• WORK INSTRUCTION: Continue the account below of a mother's fall and hospital stay, picking up after its final sentence.
BEGIN TEXT EXCERPT
Her face was bruised and battered. Her upper lip was swollen, and the purple colored mustache served as further reminder of the trauma she had sustained. Her jaw was slightly misshapen, and a line of color descended from her mouth to her chin and towards her left ear. Behind this ear there was a bump and a bruise. The back of her head hurt to the touch. Her neck, at the shoulders, felt stiff and she was in pain if she turned her head in either direction. Her arm, just below the shoulder was giving her trouble. The middle of her back was tender. And her leg, just above her buttocks, was another area that had sustained damage.
As we sat in her kitchen, I gently tried to repeat to her the events of the last few days. The fall during the night, the call to 911, the determination that she was ok to remain at home; then the near fainting during lunch and another emergency call for help; the hospitalization and the battery of tests and her release 2 days later. And within a few minutes I repeated the tale again.
Yet somehow, with this latest episode have come some moments of remarkable clarity for my Mom, as she senses the inevitable approaching. Sitting at the table, she told me that she had lived a wonderful life, with loving and hard working parents, terrific siblings, a perfect husband, and the greatest children anyone could imagine. Here, as in the hospital, she gave instructions on how to live one's life. And then she said she was not going anywhere, anytime soon.
END TEXT EXCERPT
BEGIN SUPPLIED MATERIAL
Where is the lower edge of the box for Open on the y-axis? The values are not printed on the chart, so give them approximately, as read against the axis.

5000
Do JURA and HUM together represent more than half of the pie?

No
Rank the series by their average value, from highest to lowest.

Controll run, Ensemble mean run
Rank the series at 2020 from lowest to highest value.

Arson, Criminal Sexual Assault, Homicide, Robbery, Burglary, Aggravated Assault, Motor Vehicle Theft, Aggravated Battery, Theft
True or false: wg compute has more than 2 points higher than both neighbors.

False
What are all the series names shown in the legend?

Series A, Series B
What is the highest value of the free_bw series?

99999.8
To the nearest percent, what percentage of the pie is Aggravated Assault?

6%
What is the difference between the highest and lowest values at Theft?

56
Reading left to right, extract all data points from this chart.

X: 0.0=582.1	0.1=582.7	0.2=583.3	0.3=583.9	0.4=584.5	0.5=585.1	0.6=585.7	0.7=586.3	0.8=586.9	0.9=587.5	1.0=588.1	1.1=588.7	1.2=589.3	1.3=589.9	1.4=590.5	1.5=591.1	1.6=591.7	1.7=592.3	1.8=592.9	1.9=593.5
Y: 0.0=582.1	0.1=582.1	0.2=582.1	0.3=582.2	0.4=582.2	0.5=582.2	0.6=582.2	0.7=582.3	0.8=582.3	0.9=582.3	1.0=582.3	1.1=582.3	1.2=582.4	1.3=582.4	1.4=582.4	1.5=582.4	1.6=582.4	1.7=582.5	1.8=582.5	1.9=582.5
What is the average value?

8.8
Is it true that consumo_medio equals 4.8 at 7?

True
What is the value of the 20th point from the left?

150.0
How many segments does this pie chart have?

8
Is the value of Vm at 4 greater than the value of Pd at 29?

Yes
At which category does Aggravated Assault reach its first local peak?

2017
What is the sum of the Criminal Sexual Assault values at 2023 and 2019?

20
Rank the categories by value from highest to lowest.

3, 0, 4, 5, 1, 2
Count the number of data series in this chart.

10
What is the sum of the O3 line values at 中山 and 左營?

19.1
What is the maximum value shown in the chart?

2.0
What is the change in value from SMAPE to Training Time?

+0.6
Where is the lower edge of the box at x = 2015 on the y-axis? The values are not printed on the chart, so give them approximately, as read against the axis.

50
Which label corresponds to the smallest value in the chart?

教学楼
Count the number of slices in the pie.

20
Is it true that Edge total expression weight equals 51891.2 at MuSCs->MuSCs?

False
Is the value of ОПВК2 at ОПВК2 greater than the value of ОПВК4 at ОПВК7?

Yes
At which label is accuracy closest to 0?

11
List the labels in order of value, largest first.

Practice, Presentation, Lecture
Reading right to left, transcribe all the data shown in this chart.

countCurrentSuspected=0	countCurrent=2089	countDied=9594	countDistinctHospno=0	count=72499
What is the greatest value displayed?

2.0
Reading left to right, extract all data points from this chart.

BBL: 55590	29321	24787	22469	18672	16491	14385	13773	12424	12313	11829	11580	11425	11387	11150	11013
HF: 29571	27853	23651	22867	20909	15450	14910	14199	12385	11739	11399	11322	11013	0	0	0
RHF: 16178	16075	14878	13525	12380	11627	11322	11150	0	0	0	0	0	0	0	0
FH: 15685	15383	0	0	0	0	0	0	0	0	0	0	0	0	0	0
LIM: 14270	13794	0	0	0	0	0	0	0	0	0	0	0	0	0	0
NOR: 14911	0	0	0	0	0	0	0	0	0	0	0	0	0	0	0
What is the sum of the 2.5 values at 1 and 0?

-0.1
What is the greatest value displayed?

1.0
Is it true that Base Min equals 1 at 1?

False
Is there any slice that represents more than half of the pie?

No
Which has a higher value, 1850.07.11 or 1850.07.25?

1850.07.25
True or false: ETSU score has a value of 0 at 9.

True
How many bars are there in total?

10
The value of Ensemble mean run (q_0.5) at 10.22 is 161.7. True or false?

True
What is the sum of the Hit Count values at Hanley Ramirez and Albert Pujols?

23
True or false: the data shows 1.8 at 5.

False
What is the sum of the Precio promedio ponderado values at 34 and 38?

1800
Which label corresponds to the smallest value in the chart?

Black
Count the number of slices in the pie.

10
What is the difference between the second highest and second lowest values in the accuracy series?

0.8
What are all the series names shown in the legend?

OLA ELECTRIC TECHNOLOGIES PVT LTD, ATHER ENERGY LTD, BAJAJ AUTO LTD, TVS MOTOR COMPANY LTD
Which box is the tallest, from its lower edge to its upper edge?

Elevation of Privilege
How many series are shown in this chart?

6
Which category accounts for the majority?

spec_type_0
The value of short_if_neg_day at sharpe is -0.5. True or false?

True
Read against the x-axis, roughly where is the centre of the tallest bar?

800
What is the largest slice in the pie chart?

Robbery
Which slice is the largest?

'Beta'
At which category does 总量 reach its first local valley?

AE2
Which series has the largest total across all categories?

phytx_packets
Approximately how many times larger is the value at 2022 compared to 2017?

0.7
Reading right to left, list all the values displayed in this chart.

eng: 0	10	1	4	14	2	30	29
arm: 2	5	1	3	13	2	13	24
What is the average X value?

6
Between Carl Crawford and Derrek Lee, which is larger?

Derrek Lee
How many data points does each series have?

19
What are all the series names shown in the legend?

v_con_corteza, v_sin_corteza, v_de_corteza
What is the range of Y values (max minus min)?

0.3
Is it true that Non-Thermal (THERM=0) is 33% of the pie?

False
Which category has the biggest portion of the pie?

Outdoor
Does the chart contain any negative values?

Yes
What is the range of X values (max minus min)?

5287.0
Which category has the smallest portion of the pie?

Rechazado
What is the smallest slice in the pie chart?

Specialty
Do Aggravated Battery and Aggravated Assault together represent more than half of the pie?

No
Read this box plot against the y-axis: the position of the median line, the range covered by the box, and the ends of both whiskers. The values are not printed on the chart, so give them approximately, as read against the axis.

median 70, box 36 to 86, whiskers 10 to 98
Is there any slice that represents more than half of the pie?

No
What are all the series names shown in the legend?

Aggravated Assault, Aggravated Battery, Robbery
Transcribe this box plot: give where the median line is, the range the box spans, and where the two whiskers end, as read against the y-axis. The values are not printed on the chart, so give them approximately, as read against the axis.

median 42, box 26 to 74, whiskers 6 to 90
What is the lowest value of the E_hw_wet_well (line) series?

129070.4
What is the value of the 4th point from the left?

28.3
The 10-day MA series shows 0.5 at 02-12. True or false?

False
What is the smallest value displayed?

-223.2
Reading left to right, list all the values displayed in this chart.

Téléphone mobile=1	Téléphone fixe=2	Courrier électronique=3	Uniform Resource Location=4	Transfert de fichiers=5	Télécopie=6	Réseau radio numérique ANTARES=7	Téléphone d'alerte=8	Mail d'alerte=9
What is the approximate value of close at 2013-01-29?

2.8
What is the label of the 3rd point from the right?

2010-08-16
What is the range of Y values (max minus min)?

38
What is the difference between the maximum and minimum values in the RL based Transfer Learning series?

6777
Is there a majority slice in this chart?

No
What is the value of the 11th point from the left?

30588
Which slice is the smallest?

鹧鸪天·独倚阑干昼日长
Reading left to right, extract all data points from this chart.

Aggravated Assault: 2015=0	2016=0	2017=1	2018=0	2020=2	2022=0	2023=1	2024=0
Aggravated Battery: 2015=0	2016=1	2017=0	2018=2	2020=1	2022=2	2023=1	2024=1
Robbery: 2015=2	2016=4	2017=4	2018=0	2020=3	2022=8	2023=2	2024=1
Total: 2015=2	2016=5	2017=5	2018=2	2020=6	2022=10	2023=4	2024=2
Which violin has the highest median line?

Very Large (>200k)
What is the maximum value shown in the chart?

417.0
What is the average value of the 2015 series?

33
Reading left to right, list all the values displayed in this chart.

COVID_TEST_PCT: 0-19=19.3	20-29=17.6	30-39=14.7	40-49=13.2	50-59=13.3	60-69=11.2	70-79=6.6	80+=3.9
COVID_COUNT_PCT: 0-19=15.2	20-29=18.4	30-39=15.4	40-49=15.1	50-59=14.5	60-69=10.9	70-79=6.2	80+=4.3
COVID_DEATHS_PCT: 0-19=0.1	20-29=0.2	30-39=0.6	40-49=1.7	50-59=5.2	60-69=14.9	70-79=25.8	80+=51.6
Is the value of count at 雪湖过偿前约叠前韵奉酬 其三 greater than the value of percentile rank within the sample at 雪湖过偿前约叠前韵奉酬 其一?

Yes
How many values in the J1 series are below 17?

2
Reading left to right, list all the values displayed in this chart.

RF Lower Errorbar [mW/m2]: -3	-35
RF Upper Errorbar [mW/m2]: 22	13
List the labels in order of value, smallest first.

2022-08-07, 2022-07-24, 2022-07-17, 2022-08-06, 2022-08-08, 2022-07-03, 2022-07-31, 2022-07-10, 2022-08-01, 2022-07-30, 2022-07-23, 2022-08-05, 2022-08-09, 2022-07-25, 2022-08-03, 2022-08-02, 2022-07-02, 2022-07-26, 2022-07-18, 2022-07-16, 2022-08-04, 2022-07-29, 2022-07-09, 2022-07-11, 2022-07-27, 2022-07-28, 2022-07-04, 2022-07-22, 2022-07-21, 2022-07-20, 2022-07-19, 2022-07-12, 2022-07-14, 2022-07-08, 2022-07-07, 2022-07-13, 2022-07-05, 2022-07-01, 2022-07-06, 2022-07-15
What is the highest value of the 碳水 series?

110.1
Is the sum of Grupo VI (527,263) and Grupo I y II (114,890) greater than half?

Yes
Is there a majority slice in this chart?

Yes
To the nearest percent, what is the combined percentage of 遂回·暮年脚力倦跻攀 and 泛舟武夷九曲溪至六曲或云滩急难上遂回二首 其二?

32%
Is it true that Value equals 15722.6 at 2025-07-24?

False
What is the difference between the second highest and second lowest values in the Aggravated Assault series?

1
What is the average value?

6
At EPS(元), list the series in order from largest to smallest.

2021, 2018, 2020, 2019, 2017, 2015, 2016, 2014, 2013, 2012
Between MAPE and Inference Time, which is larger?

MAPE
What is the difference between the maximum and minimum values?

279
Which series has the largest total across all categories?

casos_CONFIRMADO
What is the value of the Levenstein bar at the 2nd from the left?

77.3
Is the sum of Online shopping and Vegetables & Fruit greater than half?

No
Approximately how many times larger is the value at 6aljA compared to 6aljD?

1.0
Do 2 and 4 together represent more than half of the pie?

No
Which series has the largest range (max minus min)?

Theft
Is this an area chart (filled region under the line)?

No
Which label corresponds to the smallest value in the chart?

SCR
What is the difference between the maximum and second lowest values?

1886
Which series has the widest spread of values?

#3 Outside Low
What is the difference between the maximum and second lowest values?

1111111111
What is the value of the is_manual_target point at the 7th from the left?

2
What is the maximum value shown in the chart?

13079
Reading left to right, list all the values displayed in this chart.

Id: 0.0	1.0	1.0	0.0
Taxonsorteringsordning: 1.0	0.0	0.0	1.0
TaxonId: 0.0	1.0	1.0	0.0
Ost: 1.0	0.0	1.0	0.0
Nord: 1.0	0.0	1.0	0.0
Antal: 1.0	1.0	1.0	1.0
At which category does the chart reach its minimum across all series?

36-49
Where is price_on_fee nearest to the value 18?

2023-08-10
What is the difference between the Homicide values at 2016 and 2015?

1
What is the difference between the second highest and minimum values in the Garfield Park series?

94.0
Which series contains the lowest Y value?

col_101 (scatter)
END SUPPLIED MATERIAL
• ANSWER AREA:
She now takes great pride in hearing, on a regular basis, that she is 93 years old. Where age was throughout most of her life, something she strenuously avoided discussing, now she wears it like a badge of honor. Confronted with failing eyesight, significant loss of hearing, an inability to locate herself in time and place, memory that is almost non-existent, difficult nights, and often more difficult days, wobbling gait and the visual reminders of her last fall, she tells me that she is in pretty good shape for her age. She advises that she has no right to expect more than this. She is just happy to get up in the morning and live another day.
We speak of how remarkable a journey it has been. She was born while the First World War was still raging. She has lived through the roaring 20's, prohibition, Babe Ruth, Franklin Roosevelt, the depression, the Second World War. I ask her if she feels like she has lived through different universes of time. She nods her assent.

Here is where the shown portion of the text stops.